When Linker actually describes the methods employed by the theocon conspiracy, it turns out they consist principally in encouraging Christians to vote for conservative politicians who will use legislation, referenda, constitutional amendments, and court appointments to frustrate the secularist agenda. Moreover, though Linker speaks of the decade 1984-1994 as the period of the theocons' "stealth campaign" to seize power, he can only report that they advanced their cause in those years by founding magazines and think tanks, seeking funding for both, associating with conservative forces within the Catholic Church, and forging ties between conservative Catholics and conservative Evangelicals.
This is all very cunning, I expect, but I believe the customary term for such methods is "democratic politics" (though I am prepared to be corrected on this). I have to say also that if this is how the theocons conduct themselves when they are being stealthy, I dread to think how they might behave if they ever chose to be indiscreet.

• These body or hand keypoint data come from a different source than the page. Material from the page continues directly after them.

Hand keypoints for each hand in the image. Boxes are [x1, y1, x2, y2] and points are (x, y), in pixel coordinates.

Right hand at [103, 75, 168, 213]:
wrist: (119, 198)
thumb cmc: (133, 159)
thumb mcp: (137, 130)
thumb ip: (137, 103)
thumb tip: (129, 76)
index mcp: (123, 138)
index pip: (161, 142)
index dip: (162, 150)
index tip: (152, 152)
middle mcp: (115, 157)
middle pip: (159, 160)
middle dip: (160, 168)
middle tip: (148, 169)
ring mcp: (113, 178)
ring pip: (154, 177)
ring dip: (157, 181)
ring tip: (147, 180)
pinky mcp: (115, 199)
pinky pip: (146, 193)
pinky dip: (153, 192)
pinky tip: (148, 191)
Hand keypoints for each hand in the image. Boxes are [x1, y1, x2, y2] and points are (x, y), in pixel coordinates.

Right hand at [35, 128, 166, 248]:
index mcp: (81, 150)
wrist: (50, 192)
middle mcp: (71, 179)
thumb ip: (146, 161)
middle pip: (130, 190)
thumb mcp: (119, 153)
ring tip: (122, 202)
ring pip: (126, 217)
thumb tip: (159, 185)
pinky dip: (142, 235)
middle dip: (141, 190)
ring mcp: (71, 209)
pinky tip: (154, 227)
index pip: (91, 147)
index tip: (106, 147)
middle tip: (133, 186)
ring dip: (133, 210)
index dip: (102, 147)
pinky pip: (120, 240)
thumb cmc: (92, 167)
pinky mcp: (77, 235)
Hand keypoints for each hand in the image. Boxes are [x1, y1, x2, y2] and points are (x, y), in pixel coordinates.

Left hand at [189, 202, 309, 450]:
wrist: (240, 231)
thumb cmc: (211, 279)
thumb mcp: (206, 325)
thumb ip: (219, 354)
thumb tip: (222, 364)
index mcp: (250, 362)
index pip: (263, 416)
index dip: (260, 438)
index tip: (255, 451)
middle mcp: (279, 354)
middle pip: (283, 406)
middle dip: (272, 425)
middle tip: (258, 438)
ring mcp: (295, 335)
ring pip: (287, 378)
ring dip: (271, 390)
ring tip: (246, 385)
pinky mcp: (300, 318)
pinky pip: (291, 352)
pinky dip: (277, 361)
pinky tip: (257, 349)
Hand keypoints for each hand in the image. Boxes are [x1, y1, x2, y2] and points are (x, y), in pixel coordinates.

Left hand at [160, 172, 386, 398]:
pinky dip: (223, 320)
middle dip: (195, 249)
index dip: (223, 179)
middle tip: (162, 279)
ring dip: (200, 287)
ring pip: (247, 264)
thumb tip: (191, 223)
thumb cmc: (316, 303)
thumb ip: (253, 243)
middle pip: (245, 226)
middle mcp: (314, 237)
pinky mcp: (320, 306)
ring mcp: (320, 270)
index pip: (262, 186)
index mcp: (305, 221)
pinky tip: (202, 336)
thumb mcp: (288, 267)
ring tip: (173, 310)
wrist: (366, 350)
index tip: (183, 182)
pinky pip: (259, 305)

Indeed, given that almost all the evidence that Linker amasses against the theocons is drawn from their published writings, one might very reasonably conclude that, as secret conspiracies go, this one seems a bit thin on the secrecy side.

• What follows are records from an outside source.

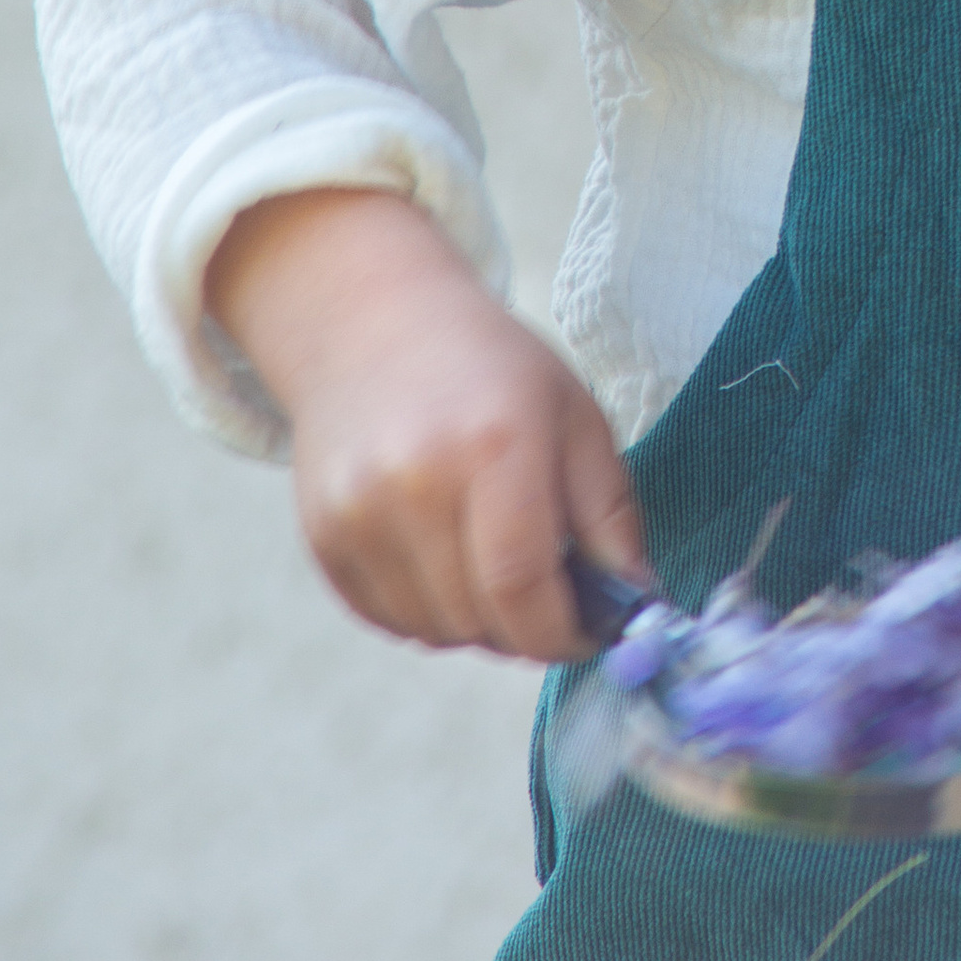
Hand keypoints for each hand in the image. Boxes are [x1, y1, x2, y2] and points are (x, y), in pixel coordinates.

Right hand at [205, 188, 649, 659]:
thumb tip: (638, 606)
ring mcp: (357, 513)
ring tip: (493, 565)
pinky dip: (427, 614)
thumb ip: (611, 516)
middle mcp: (414, 483)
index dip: (562, 632)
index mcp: (493, 445)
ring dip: (477, 625)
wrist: (373, 326)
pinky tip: (444, 559)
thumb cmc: (492, 370)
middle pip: (479, 621)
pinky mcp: (322, 536)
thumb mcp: (575, 416)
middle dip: (527, 631)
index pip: (521, 585)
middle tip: (550, 598)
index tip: (587, 635)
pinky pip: (387, 620)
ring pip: (433, 632)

At the end of the day, though, none of this matters very much. The Theocons is really about Richard John Neuhaus, whom it is Linker's obvious aim to portray as a somewhat unbalanced and volatile martinet, with an appetite for violent rhetoric and a pathetic need to submit to unquestioned authority in every sphere of life. He devotes considerable attention to certain editorials Neuhaus wrote in the wake of the Catholic Church's sex abuse scandal, not because they are in any way germane to his book's putative topic, but because he wants to that Neuhaus will lay aside even his moral "absolutism" if he thinks it in the interest of the Catholic Church that he adopt a more "relativist" line (though, in fact, these editorials suggest nothing of the sort). Oddest of all, he even tries to insinuate that the almost romantically philosemitic Neuhaus might be guilty of a certain hostility towards Jews.
To dwell on this at length would be distasteful. All I can say is that the Neuhaus I know is a reflective, intelligent, self-possessed, generous, and principled man; he is opinionated (definitely), but not at all spiteful or resentful towards those who disagree with him; words like "absolutist" are vacuous abstractions when applied to him. His magazine publishes articles that argue (sometimes quite forcibly) views contrary to his own, and he seems quite pleased that it should do so. While still in Neuhaus's employ, Linker was admirably honest regarding his (in my view, entirely correct) opposition to the invasion of Iraq, but had no cause to fear for his job in consequence. I could go on. It is probably sufficient, though, to say that I do not see anything of the real Neuhaus in the lurid portrait Linker has painted of him, and I find it difficult to believe that Linker does either. But, then again, who cares? Whatever Linker's motives, he has produced a book that is almost comically alarmist without being even momentarily interesting, and that is shame enough for anyone who aspires to be a writer.